To speak of covenant is to speak a familial language. God comes to Abram, whose name means ‘great father,’ and makes a covenant – whereby each party is to be considered as the other, or, as the marriage contract expresses it, “All that I am I give to you; all that I have I share with you.” This covenant is made “with you and your children.” Abram has no children, as yet; but the consequence of the covenant is that they are to experience God as great father – while God’s identity as ‘father to nations’ is conferred upon Abram, expressed through a name-change to Abraham…
In the covenant, we experience God as our father, mother, husband; Jesus as our brother; and Holy Spirit as guarantor of our experiencing ourselves as children, friends, bride.
To speak of kingdom is to speak a language of exercising dominion. God has dominion of all creation, and delegated dominion over all the earth to human-kind. Human-kind was tricked into abdicating that exercising of dominion, in favour of God’s enemy. So God embraced humanity within his own being, and won for us a decisive liberation; and re-commissioned us with delegated power and authority to exercise dominion, joining him in destroying the works of the upstart principality of the enemy...

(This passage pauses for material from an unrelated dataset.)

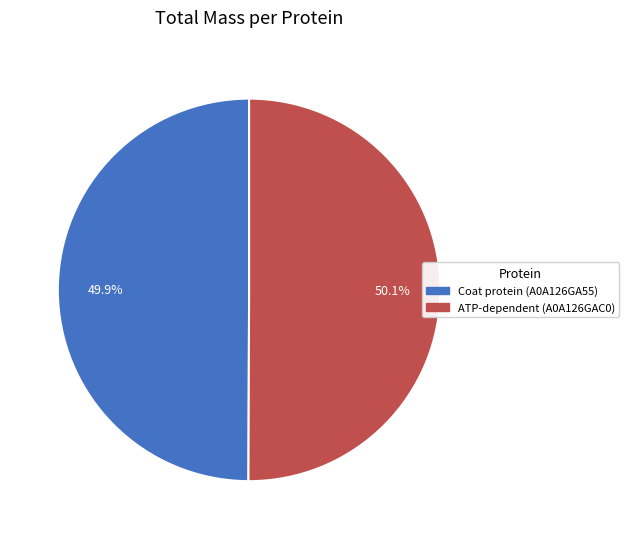

To the nearest percent, what is the combined percentage of Coat protein (A0A126GA55) and ATP-dependent (A0A126GAC0)?

100%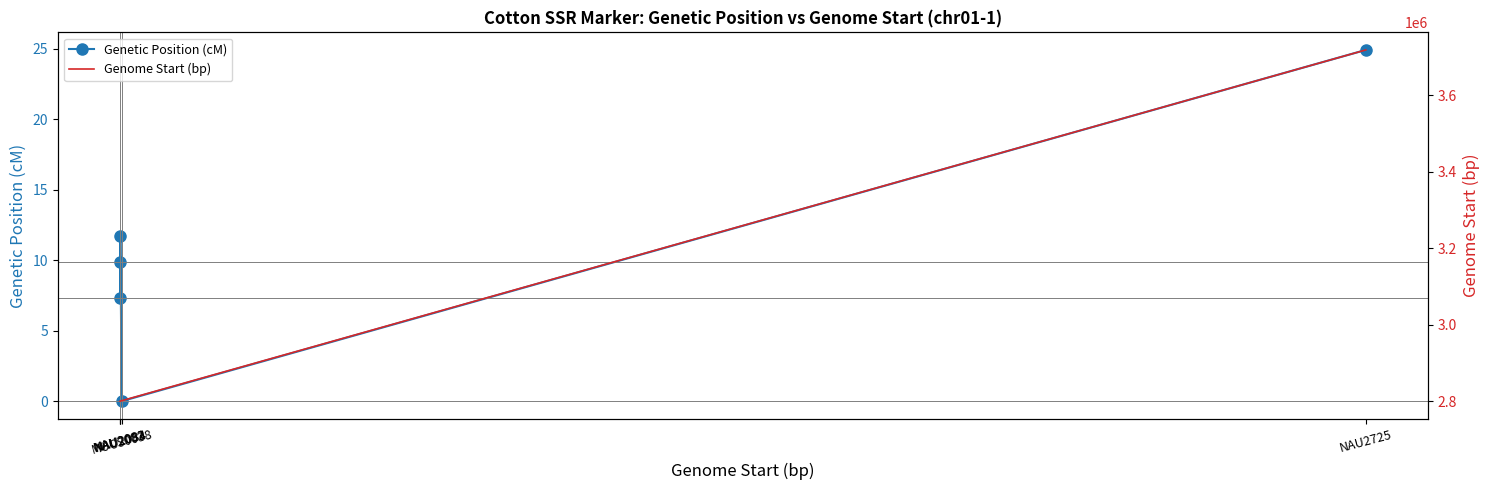

List the series in order of their overall mean, highest first.

Genome Start (bp), Genetic Position (cM)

In the kingdom, we experience God as King; Jesus as anointed heir, and co-regent; and Holy Spirit as guarantor of our experiencing ourselves as anointed co-heirs, ambassadors, spiritual warriors.
Within the strand of covenant, the internal frontiers to be won are a pressing-on into greater knowledge of the nature of our identity; the external frontiers that flow out of that, won by a greater exercising of obedience.
Within the strand of kingdom, the internal frontiers to be won are a pressing-on into greater knowledge of the nature of our Jesus-derived authority; the external frontiers that flow out of that, won by a greater exercising of our Jesus-derived power.